## TASK DETAILS:
Report how many lines below include "back", giving the figure alone.

*** DATASET EXTRACT Section Begins ***

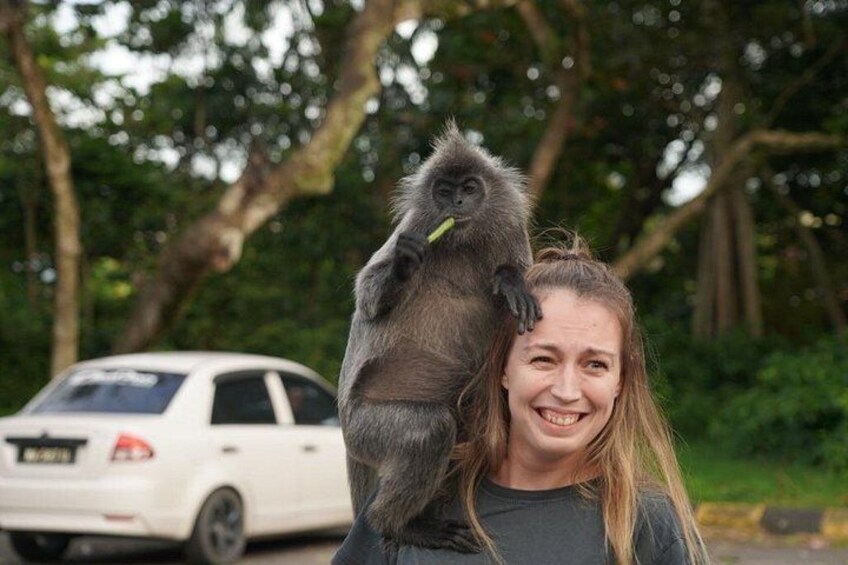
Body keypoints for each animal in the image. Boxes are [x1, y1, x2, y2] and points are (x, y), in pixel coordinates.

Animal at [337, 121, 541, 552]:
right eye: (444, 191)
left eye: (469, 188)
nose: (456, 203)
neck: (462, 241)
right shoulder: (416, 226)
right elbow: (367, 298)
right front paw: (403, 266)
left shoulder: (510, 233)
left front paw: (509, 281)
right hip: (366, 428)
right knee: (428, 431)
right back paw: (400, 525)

*** DATASET EXTRACT Section Ends ***
*** DATASET EXTRACT Section Begins ***

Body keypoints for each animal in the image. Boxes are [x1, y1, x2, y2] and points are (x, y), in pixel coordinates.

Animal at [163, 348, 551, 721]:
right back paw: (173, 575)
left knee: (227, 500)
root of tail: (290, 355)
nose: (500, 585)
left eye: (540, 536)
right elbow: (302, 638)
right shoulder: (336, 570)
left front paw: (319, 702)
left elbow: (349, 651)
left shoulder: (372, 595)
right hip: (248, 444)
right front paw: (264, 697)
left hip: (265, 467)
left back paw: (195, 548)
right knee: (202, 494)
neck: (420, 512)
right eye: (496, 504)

*** DATASET EXTRACT Section Ends ***

## SOLVED EXERCISE:
3